What is required: Express the lines from the one containing "Jacqueline du Pré" through the end of the records as a JSON list of strings, one string per line, with blank lines omitted.

Record excerpts:

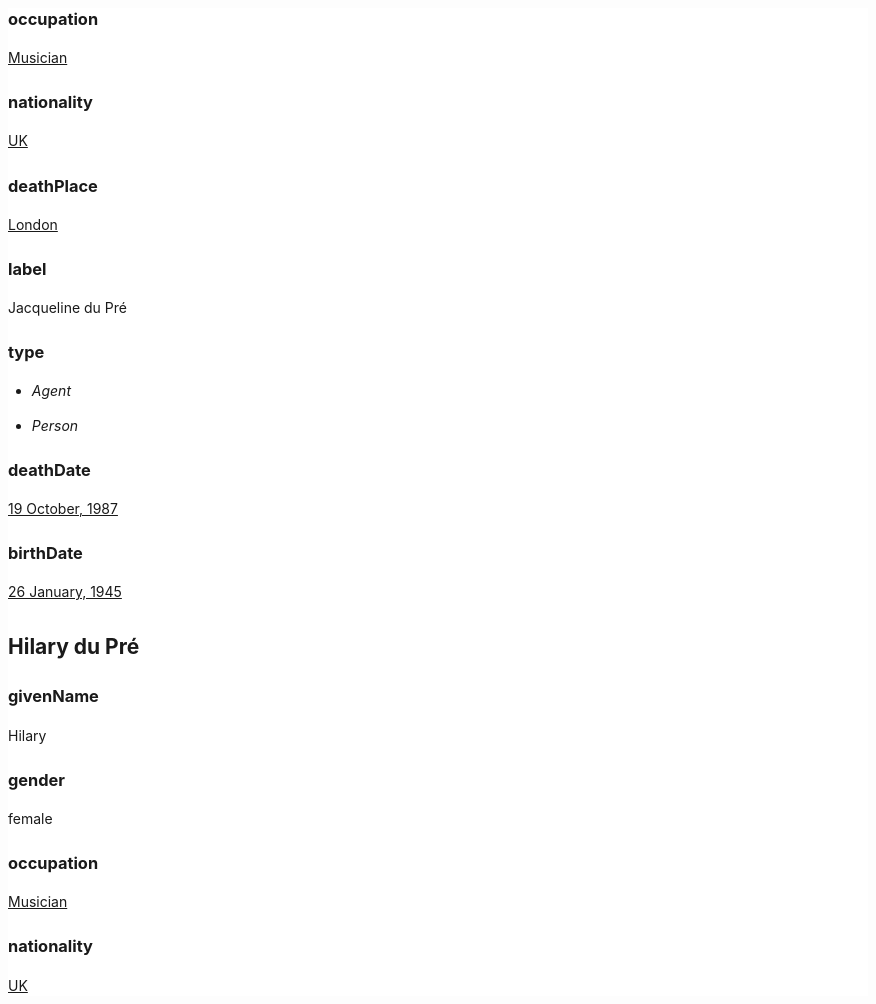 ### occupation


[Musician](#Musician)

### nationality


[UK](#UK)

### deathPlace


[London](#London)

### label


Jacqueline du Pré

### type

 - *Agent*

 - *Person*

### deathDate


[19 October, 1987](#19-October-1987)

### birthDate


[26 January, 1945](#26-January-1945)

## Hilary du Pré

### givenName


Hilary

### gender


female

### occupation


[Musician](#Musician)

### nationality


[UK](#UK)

Solution below:
[
  "Jacqueline du Pré",
  "### type",
  " - *Agent*",
  " - *Person*",
  "### deathDate",
  "[19 October, 1987](#19-October-1987)",
  "### birthDate",
  "[26 January, 1945](#26-January-1945)",
  "## Hilary du Pré",
  "### givenName",
  "Hilary",
  "### gender",
  "female",
  "### occupation",
  "[Musician](#Musician)",
  "### nationality",
  "[UK](#UK)"
]